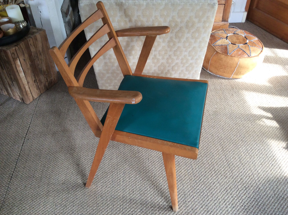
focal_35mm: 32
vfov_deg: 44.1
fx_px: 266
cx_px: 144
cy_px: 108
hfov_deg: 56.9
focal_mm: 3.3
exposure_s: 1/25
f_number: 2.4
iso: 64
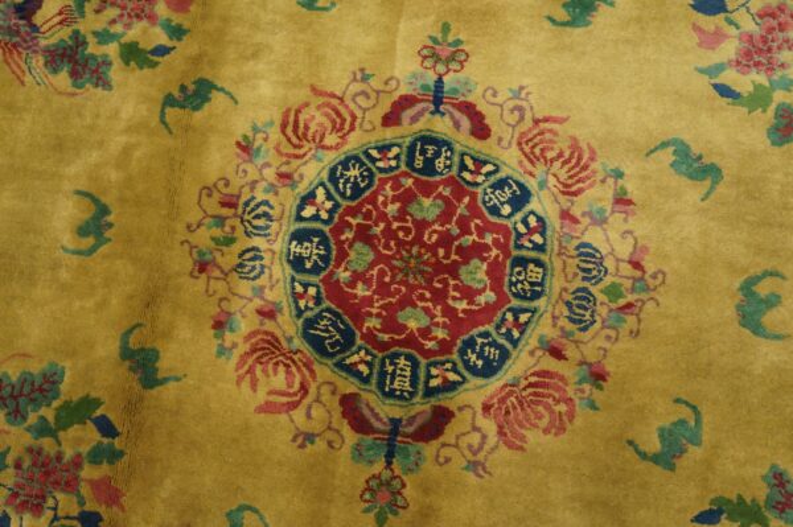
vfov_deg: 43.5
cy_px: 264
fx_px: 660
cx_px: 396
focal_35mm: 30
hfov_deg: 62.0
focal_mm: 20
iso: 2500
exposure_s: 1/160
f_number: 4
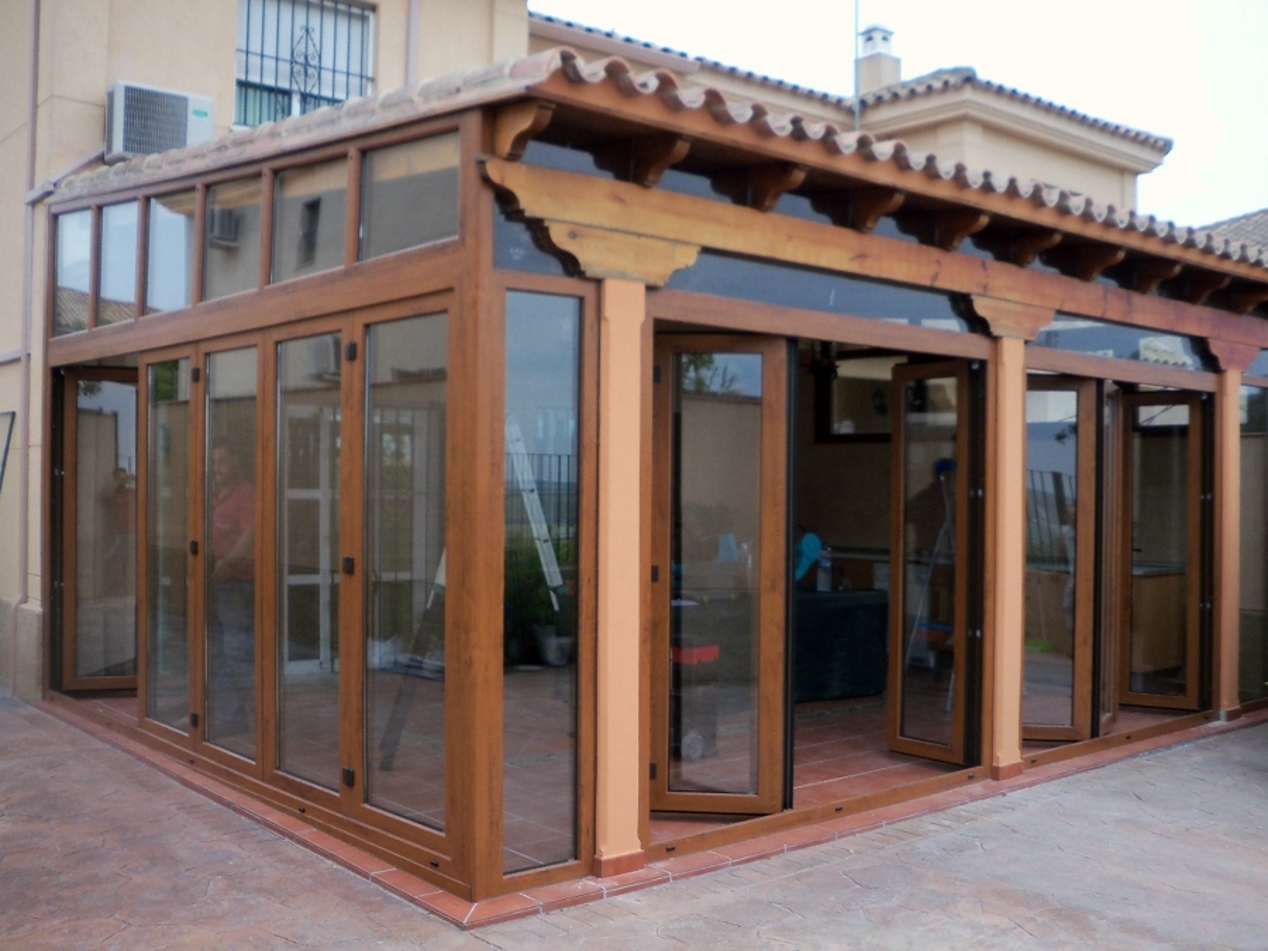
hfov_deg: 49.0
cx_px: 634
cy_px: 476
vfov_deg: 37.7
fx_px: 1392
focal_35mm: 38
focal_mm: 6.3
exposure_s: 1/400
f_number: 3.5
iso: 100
◆ ◆ ◆ ◆ ◆ ◆ ◆
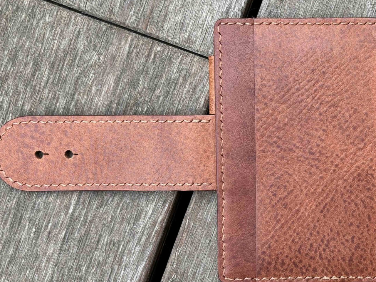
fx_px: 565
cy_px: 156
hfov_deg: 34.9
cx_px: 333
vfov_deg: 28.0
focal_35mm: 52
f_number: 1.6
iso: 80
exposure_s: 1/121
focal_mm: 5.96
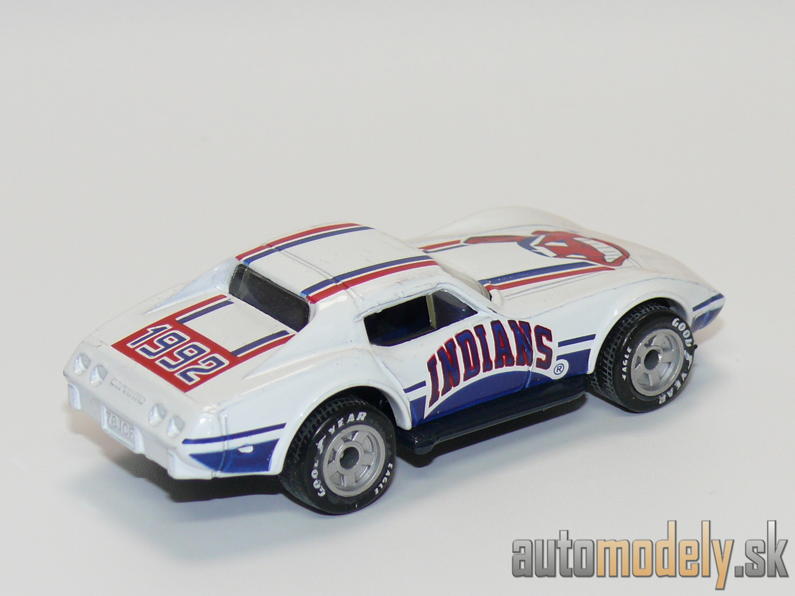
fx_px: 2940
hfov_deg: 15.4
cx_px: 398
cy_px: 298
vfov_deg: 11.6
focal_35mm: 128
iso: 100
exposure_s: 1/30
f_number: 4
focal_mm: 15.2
◆ ◆ ◆ ◆ ◆ ◆ ◆
» TASK TO COMPLETE
Your answer must be the lines above from the one holding "focal_35mm: 32" up to and including the one holding "exposure_s: 1/160", exact and with no pictures.

» EXPECTED OUTPUT
focal_35mm: 32
vfov_deg: 44.1
fx_px: 266
cx_px: 144
cy_px: 108
hfov_deg: 56.9
focal_mm: 3.3
exposure_s: 1/25
f_number: 2.4
iso: 64
vfov_deg: 43.5
cy_px: 264
fx_px: 660
cx_px: 396
focal_35mm: 30
hfov_deg: 62.0
focal_mm: 20
iso: 2500
exposure_s: 1/160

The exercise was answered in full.